La poesia vive, anche, di echi. Ovvero di quegli agganci che non solo ti fanno dire "ecco, questo mi ricorda Saba", ma allo steso tempo arricchiscono quello che stai leggendo, ampliandone il significato. Questo ovviamente non sempre, ma sicuramente quando ciò che stai leggendo attinge artisticamente a una tradizione che non sia "preventivamente uccisa e mummificata", secondo le parole del grande triestino.
E' proprio di lui che sto parlando. Nell'ultimo articolo pubblicato su IE uno dei testi proposti mi aveva richiamato decisamente alla mente una delle poesie di Umberto Saba che amo di più. Si tratta di "Ulisse", contenuta nella plaquette Mediterranee pubblicata nel 1946, e poi ricompresa nel Canzoniere (Torino, 1957), una delle "ultime tra le mie ultime cose" (ma come sappiamo non furono davvero le ultime della carriera di Saba).
Una poesia "facile", se si vuole, e arcinota. Ma anche, a mio avviso, una poesia perfetta.

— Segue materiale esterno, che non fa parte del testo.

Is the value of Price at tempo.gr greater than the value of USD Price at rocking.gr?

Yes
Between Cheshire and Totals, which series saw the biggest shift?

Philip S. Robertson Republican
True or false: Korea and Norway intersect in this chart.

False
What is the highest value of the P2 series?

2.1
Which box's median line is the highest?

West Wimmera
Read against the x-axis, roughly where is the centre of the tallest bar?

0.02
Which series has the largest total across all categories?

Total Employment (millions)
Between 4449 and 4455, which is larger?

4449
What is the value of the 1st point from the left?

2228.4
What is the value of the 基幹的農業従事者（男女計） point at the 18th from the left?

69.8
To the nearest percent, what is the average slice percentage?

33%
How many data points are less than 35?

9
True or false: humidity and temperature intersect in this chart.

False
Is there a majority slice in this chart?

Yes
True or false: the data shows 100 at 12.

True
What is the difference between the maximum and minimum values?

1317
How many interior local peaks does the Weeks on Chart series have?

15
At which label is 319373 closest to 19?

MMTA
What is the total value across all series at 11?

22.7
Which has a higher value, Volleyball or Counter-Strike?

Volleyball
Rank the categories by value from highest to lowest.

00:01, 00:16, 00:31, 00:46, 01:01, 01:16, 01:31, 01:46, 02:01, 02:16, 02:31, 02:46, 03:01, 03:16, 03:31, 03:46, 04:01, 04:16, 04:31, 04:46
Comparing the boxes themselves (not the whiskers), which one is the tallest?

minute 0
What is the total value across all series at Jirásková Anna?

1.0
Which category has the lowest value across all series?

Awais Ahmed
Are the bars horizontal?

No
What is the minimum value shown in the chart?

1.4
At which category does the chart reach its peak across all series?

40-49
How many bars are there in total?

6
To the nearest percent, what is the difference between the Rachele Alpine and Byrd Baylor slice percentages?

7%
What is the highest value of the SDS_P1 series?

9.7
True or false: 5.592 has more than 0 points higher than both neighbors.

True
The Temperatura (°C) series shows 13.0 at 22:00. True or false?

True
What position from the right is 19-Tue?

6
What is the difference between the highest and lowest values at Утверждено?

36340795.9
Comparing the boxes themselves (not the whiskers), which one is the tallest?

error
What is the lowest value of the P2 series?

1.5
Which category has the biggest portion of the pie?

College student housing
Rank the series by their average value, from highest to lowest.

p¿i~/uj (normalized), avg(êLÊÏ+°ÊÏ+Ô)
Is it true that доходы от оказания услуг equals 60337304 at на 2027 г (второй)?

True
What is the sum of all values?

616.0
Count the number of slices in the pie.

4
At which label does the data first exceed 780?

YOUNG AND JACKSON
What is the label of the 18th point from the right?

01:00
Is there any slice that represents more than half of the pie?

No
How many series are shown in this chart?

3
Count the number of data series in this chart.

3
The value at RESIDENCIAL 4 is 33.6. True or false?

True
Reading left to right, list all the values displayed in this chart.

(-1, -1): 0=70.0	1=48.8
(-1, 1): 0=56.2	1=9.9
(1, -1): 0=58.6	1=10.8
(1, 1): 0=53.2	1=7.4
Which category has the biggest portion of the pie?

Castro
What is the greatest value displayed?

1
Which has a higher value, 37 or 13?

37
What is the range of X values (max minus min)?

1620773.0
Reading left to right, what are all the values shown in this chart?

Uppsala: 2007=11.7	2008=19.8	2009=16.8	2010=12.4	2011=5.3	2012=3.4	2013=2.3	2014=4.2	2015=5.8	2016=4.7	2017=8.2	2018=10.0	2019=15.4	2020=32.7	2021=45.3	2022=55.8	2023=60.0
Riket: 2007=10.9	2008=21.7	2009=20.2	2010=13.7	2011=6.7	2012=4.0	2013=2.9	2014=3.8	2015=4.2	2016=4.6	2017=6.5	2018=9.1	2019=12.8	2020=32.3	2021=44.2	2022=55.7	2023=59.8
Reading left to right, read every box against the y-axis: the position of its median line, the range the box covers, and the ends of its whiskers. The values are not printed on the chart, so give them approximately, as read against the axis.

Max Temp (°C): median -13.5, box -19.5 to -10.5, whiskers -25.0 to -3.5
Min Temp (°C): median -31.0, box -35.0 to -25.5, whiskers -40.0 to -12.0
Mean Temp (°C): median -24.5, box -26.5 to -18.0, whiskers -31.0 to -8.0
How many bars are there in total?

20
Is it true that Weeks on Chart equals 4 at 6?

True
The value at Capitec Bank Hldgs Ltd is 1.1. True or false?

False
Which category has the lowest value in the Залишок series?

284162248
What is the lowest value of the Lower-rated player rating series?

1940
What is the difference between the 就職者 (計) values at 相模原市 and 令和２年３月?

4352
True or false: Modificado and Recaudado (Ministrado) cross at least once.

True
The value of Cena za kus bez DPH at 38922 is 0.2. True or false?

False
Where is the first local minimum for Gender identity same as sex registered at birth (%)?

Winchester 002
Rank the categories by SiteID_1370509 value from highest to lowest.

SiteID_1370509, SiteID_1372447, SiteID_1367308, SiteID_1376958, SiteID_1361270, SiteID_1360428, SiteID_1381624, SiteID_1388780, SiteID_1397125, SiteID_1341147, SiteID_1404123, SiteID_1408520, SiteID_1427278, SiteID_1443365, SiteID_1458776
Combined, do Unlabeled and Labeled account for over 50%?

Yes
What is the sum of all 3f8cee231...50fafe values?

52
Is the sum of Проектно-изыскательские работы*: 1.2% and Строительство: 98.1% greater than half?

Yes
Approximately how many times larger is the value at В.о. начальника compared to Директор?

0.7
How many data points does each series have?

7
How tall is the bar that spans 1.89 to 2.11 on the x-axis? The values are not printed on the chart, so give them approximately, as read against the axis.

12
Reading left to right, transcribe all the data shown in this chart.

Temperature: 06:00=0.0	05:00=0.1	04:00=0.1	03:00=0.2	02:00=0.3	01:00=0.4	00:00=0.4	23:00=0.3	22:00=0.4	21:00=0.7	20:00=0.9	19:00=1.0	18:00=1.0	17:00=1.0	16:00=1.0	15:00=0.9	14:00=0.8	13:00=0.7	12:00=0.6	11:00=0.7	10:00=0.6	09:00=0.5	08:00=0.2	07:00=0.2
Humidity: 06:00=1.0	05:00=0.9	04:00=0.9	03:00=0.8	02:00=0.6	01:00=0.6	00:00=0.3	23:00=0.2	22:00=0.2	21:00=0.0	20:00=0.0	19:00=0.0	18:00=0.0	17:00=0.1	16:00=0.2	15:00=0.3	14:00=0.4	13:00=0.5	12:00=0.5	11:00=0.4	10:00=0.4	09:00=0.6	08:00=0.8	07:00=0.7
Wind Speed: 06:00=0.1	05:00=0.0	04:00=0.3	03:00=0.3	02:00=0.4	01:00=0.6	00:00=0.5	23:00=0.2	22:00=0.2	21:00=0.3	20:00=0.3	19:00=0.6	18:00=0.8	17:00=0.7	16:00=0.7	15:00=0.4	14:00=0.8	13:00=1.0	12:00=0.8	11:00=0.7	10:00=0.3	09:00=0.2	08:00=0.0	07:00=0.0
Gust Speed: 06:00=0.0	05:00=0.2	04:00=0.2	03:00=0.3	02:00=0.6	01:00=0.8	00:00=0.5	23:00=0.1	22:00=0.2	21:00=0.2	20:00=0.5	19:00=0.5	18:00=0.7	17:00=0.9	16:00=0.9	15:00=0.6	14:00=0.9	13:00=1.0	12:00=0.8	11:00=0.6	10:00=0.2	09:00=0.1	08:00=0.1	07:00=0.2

Nella mia giovanezza ho navigato
lungo le coste dalmate. Isolotti
a fior d'onda emergevano, ove raro
un uccello sostava intento a prede,
coperti d'alghe, scivolosi, al sole
belli come smeraldi. Quando l'alta
marea e la notte li annullava, vele
sottovento sbandavano più al largo,
per fuggirne l'insidia. Oggi il mio regno
è quella terra di nessuno. Il porto
accende ad altri i suoi lumi; me al largo
sospinge ancora il non domato spirito,
e della vita il doloroso amore.
Tredici endecasillabi cristallini, un incipit semplice (un endecasillabo a maiore
con una prosopopea dantesca) che introduce solennemente ad uno di quei
"miti" autobiografici (Mengaldo) tipici, come questo Ulisse, dell'ultima
parte della vita del poeta, un poeta che non vuole, quasi
programmaticamente, rinunciare al suo "non domato spirito". Un uso
altamente musicale dell'enjambement, l'incastonatura al centro della
composizione di una pennellata di colore quasi accecante nella luce
solare, uno di quei colori giovanili che ricorda Carlo Muscetta da
qualche parte, una vera "smaltatura" come fu definita da qualcuno che
non ricordo. Tutto questo (e altro) confezionato con quelle "trite
parole" di Saba ("amai trite parole che non uno / osava. M'incantò la
rima fiore / amore, / la più antica difficile del mondo" la sua
dichiarazione poetica proprio all'inizio di Mediterranee),
allineate in limpide catene sintattiche scevre da artifici retorici. Il
tempo, il luogo, l'agire e perfino la prospettiva di un poeta già
anziano sono mirabilmente condensati, in maniera direi aristotelica, in
questo breve componimento
A proposito del verso di apertura, vorrei ricordare che uno dei primi lettori di Mediterranee fu, probabilmente a Firenze ai tempi della rivista Solaria,
il poeta e critico Aldo Borlenghi. Racconta Saba, in una lettera al suo
editore Alberto Mondadori: "Ero seduto con lui al Caffè; egli leggeva
alcune delle Mediterranee, che avevo appena, con amorosa cura, ordinate e trascritte. Ulisse era
una di queste poesie. La poesia, nel suo complesso, gli piacque. Ma
ecco che, come ne rileggeva il primo verso, vidi Aldo Borlenghi fermarsi
ed arricciare il naso. Il verso dice:
Nella mia giovanezza ho navigato
Gli chiesi il perché del suo visibile disappunto. Mi rispose che il
verso non era "bello" ; lo trovava anche troppo "scoperto" Ora quel
verso (tecnicamente ineccepibile) non è, in sé stesso preso, né bello né
brutto; è solo un inizio, che vive in funzione del componimento di cui
fa parte, dei dodici versi che lo seguono, ai quali dà e dai quali
prende rilievo. Non è né "brutto" né "scoperto" ; è semplicemente
"immediato", non cioè passato attraverso nessun alambicco di nessuna,
più o meno sapiente, più o meno di moda, deformazione letteraria. Dice,
con rara spontaneità, quello che deve dire, nel modo più semplice e
diretto possibile. Diventa bello (molto bello anche, e felice) quando,
nella memoria del lettore, fa corpo col resto della poesia".
E' evidente che Saba aveva una non piccola opinione di sè, ma non aveva nemmeno tutti i torti.